The argument for high costs
The pharmaceutical industry argues that the research and testing of new active ingredients and medications are expensive, and they need to recoup these costs before generics drive prices down. However, the actual development costs are not disclosed by the pharmaceutical giants.
Karl Lauterbach’s optimization plan
In 2023, the German government adopted a “National Pharmaceutical Strategy,” which can be seen as a bow to the pharmaceutical industry. This strategy not only promises state support for the development of active ingredients and medicines but also subsidizes the transfer of academic research results to companies. However, the strategy does not require pharmaceutical companies to lower drug prices in return.
Harald Lesch visits Federal Health Minister Karl Lauterbach, who succinctly summarizes his support for the pharmaceutical industry: “We are reducing bureaucracy.” Yet, even the SPD politician provides a bleak diagnosis of the health market: “too little research, very high prices, poor life expectancy, too little prevention.” He is working to optimize this, but he does not reveal how he plans to achieve it by the next federal election.
Environmental laws and their unintended consequences
Lauterbach might want to watch Harald Lesch’s “Terra X” documentary. In it, renowned pharmacist and chemist Ulrike Holzgrabe describes the hope of bringing pharmaceutical production back to Germany as “relatively naive.” Most medications, as well as a large part of the necessary raw materials, come from Asia because “we have environmental regulations that simply do not allow the production of these chemicals.”
Environmental and health crises abroad
Meanwhile, in countries like India, pharmaceutical production wastewater massively contaminates water bodies with antibiotics.
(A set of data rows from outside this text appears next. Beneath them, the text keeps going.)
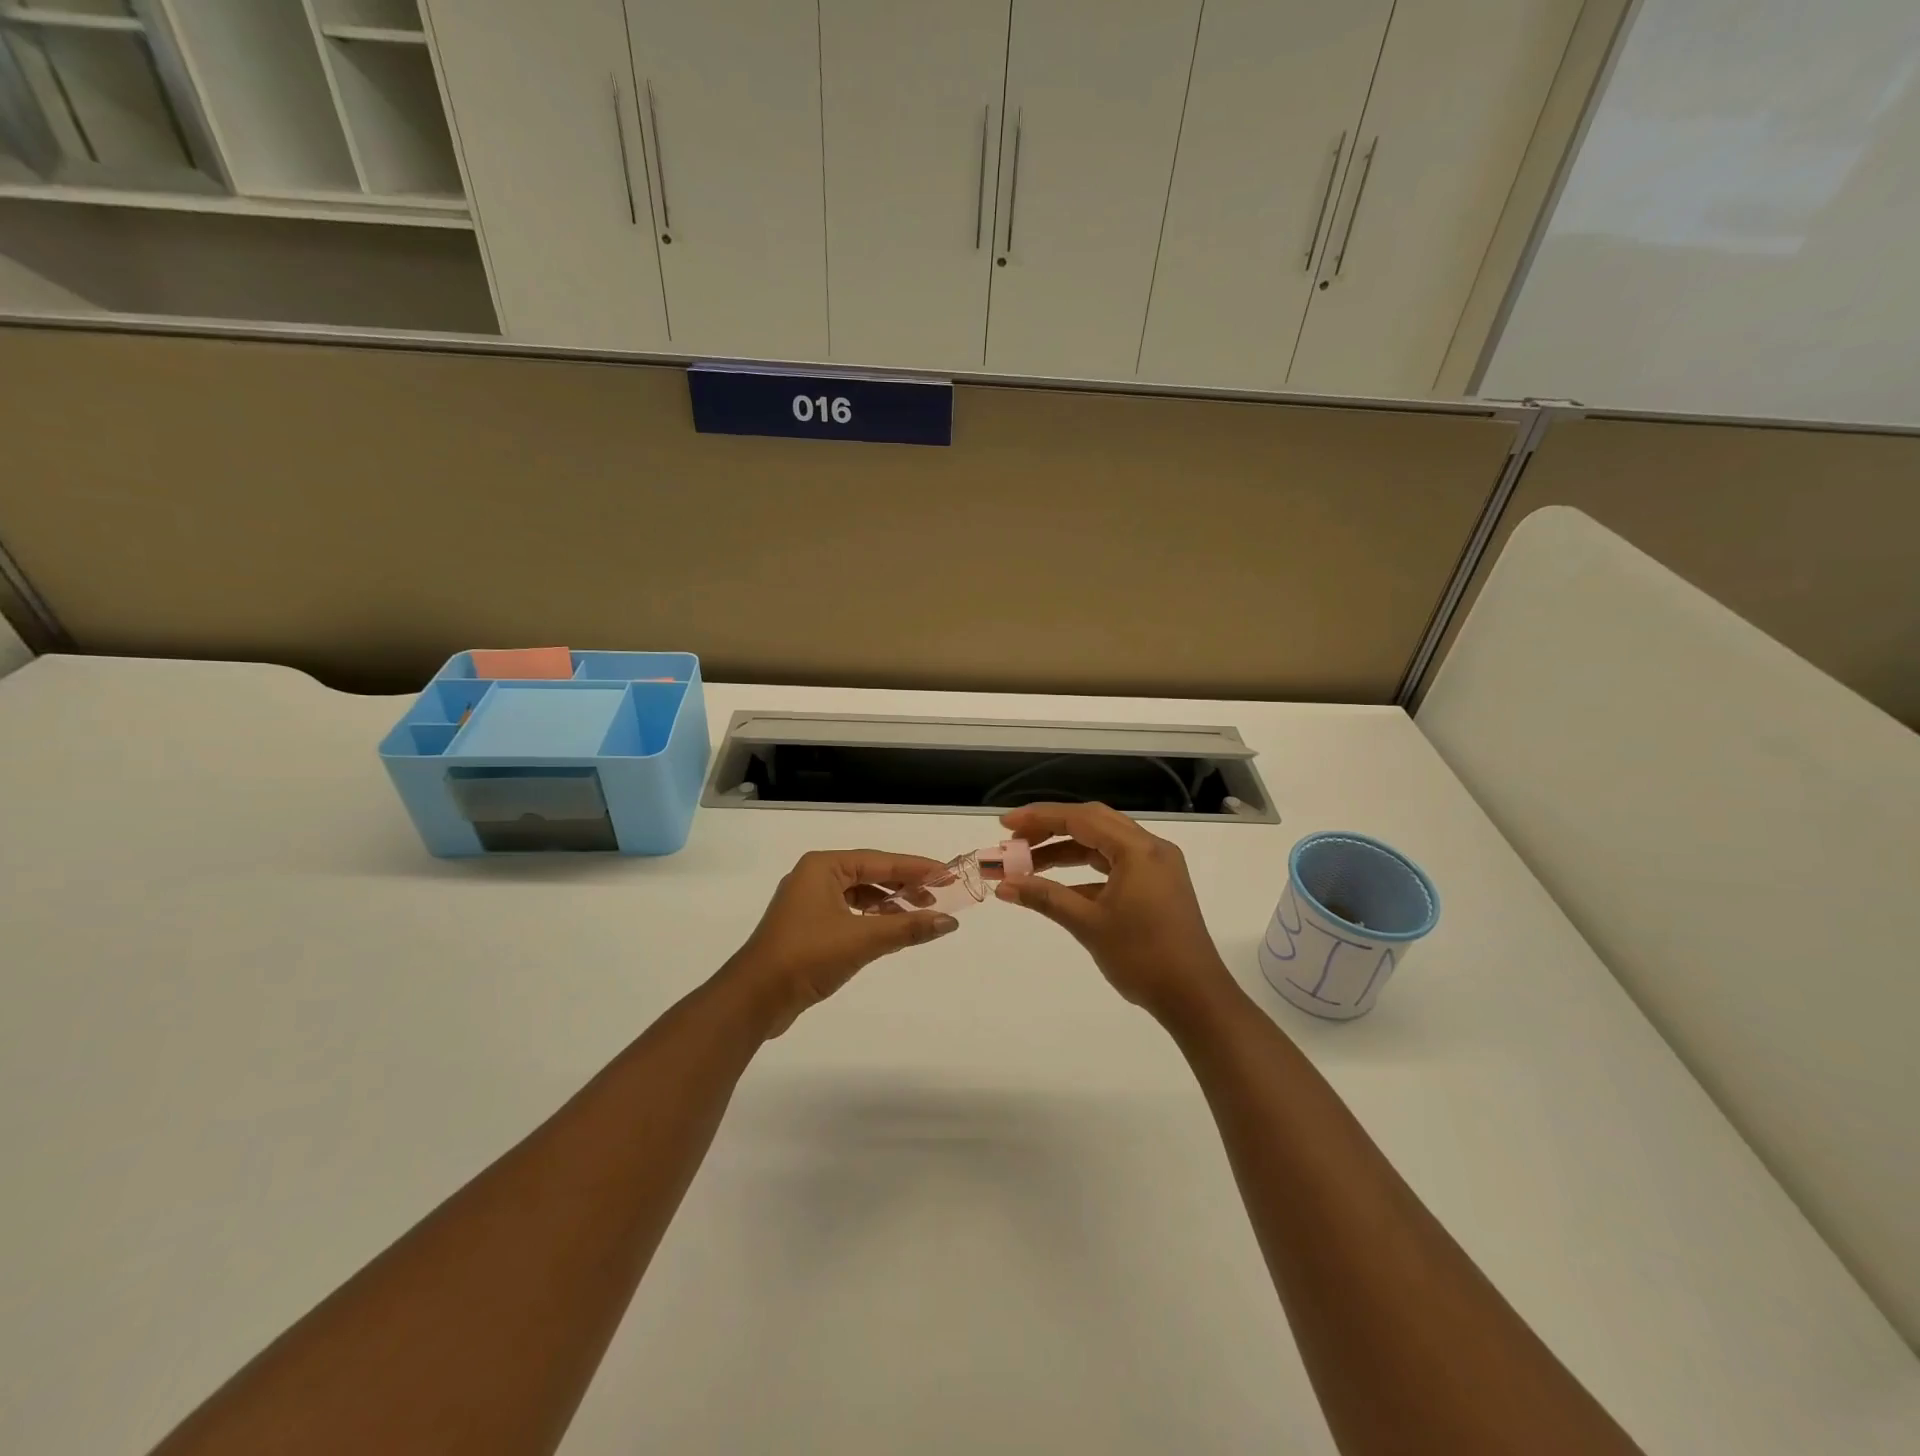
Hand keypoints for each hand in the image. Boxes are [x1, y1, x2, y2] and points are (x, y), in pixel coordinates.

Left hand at [720, 850, 958, 1036]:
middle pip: (870, 873)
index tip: (947, 875)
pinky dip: (870, 919)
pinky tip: (889, 932)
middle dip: (904, 885)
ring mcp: (807, 902)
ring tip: (917, 915)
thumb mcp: (863, 939)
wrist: (754, 997)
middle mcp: (814, 876)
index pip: (880, 860)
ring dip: (888, 904)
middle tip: (938, 896)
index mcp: (823, 866)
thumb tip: (950, 922)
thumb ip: (908, 928)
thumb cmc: (807, 955)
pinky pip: (847, 912)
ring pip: (858, 894)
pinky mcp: (806, 927)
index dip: (916, 868)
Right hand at [994, 803, 1238, 1022]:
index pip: (1081, 819)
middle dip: (1050, 829)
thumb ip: (1045, 898)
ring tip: (1028, 864)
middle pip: (1092, 823)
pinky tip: (1058, 888)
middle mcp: (1150, 848)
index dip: (1039, 818)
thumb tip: (1003, 885)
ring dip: (1066, 851)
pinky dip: (1085, 872)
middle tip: (1014, 841)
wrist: (1195, 998)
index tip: (1005, 825)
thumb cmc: (1142, 957)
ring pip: (1103, 844)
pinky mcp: (1157, 885)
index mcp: (1138, 850)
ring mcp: (1156, 867)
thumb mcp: (1089, 925)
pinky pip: (1114, 865)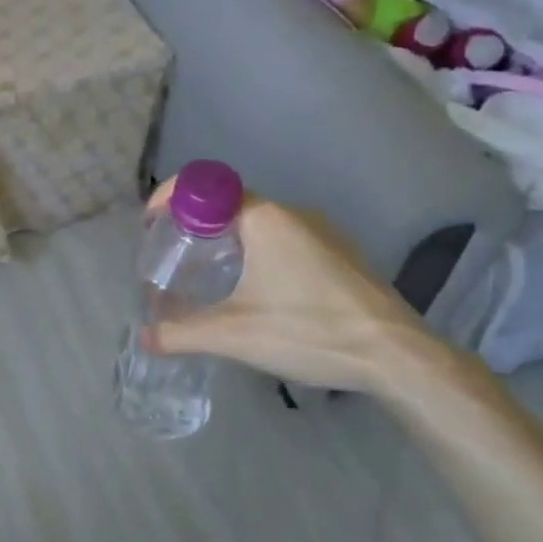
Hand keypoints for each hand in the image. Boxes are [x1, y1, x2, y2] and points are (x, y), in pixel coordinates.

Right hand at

This creates a training ground for bacteria to develop resistance to these substances. The World Health Organization (WHO) already warns of an approaching global health crisis due to dwindling defenses against multi-resistant bacterial strains.
Market realities and future challenges
New antibiotics are hardly being developed, as they would need to be reserved as a last resort rather than brought to market. Thus, the pharmaceutical industry finds it more profitable to invest in weight-loss injections or cancer vaccines. The “National Pharmaceutical Strategy” will not change these market dynamics. Harald Lesch’s conclusion at the end of the documentary is appropriately sobering: “It remains complicated.” His best advice: “Stay healthy.”